As generative AI continues to dominate the headlines, it’s hard sometimes to find actual working business use cases among the hype. Writer is a San Francisco startup that is working to create generative AI writing products with the enterprise in mind. Today, the company announced a new capability for its Palmyra model that generates text from images, including graphs and charts, they call Palmyra-Vision.
May Habib, company co-founder and CEO, says that they made a strategic decision to concentrate on multimodal content, and being able to generate text from images is part of that strategy. “We are going to be focused on multimodal input, but text output, so text generation and insight that is delivered via text,” Habib told TechCrunch.
By following that guiding star, the company decided to analyze images, rather than produce them (at least for now). She reserves the right to create charts and graphs at some point from data, but that’s not something they are doing at the moment. This particular release is focused on generating text from those kinds of images.
The company uses a multiple model approach to produce the Palmyra-Vision results, where each model has a specific job to do in determining what is in the image and then generating the text with four nines of accuracy, according to Habib.
This has a number of use cases, including an e-commerce website generating text from thousands of changing images to populate the website with the latest merchandise without having a human keep up with every change, or interpreting key takeaways from charts and graphs automatically. Another example is compliance checking.
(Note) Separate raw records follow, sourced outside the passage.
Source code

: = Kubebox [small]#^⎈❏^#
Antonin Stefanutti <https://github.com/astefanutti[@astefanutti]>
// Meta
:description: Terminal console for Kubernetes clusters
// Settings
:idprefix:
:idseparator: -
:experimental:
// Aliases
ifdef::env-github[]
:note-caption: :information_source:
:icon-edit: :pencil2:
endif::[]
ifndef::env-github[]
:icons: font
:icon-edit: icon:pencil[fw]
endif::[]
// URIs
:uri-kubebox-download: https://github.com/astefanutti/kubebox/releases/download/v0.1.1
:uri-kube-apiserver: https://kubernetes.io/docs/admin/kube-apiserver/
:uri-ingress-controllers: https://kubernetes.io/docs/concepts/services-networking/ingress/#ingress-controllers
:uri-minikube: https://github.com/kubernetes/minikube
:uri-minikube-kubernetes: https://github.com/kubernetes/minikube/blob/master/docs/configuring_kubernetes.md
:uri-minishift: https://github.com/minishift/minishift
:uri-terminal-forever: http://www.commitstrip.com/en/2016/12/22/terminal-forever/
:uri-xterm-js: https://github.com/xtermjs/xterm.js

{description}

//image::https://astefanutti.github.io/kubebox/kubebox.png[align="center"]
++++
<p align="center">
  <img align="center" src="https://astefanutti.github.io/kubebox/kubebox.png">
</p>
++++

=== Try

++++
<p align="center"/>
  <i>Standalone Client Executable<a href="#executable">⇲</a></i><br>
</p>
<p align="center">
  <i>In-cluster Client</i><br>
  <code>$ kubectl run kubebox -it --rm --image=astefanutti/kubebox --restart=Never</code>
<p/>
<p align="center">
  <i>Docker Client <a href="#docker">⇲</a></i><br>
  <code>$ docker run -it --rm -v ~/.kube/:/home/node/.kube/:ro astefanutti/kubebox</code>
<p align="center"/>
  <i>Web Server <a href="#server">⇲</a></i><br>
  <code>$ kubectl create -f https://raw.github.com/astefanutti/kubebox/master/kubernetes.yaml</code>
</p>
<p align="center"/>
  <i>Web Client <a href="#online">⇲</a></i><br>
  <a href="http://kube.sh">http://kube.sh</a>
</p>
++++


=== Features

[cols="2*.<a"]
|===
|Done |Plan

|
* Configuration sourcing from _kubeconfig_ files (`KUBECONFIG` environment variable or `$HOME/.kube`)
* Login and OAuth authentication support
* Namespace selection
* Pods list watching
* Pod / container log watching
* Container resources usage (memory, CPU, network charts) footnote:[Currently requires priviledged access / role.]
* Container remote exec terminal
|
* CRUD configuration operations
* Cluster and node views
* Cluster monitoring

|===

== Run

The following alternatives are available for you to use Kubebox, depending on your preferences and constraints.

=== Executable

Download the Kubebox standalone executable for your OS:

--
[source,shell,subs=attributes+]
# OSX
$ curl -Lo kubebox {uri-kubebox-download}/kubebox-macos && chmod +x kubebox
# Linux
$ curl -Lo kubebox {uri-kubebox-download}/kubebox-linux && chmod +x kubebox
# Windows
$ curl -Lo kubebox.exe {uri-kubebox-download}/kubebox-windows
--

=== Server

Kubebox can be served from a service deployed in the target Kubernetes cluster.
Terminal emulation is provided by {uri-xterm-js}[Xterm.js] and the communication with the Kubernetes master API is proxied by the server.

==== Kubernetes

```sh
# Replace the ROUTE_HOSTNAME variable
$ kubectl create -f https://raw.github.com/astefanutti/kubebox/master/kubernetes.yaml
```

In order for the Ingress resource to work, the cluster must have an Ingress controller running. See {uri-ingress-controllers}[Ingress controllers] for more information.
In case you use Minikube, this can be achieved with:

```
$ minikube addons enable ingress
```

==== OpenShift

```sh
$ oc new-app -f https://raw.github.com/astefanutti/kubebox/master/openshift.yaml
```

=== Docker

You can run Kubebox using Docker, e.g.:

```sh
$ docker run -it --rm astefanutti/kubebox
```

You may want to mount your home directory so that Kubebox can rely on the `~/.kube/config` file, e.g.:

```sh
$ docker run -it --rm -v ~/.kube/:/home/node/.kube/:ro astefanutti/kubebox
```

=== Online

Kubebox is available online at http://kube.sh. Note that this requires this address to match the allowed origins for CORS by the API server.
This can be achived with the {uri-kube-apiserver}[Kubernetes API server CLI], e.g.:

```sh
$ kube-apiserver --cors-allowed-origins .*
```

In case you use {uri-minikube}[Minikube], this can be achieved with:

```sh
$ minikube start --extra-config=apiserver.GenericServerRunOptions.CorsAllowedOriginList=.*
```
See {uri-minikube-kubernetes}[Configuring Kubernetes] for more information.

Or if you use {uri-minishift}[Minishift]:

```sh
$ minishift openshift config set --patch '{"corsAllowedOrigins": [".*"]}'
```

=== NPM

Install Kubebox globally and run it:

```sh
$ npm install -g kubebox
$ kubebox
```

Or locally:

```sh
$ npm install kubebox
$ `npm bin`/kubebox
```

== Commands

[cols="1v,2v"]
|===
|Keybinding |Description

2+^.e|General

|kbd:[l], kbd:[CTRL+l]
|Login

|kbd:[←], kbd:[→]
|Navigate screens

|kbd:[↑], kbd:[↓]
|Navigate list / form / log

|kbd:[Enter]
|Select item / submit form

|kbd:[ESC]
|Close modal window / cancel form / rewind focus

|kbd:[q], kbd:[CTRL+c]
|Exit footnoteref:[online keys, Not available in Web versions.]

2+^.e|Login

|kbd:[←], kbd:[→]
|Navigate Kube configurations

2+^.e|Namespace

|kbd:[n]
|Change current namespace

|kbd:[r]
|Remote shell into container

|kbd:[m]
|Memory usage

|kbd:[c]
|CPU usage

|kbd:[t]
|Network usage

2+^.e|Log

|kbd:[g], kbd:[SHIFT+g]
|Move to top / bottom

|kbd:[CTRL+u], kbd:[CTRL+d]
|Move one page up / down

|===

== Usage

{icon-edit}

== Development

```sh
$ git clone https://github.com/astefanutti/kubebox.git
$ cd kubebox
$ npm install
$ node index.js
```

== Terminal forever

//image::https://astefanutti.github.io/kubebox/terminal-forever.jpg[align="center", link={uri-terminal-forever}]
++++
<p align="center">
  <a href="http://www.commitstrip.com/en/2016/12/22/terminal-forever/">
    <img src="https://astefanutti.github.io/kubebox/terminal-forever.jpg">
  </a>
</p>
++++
For instance, a pharmaceutical company could use Palmyra-Vision to perform an automated FDA compliance check against ad copy, making sure that the ad is compliant with FDA regulations as outlined in an associated document, as in the example below.
Finally the product can interpret and summarize handwritten notes into text, but Habib says that it requires training the model for individual use cases such as medical or insurance, so that the accuracy is there.
Habib says that she does not recommend using these tools without a human review as part of the workflow. She believes this is absolutely essential because any model can hallucinate (make things up) or simply get facts wrong, and it’s important to have people checking the results. While they always recommend this to every customer, and most understand it at this point, she believes that it’s eventually going to require a more automated workflow to make it happen consistently across customers, something she says they are working toward.
The company has raised $126 million to date, per Crunchbase data, and is currently talking to the big cloud infrastructure platforms about partnering as they attempt to scale the company. Its most recent round was a $100 million Series B last September led by Iconiq.
The latest Palmyra release with the image to text capabilities is available starting today.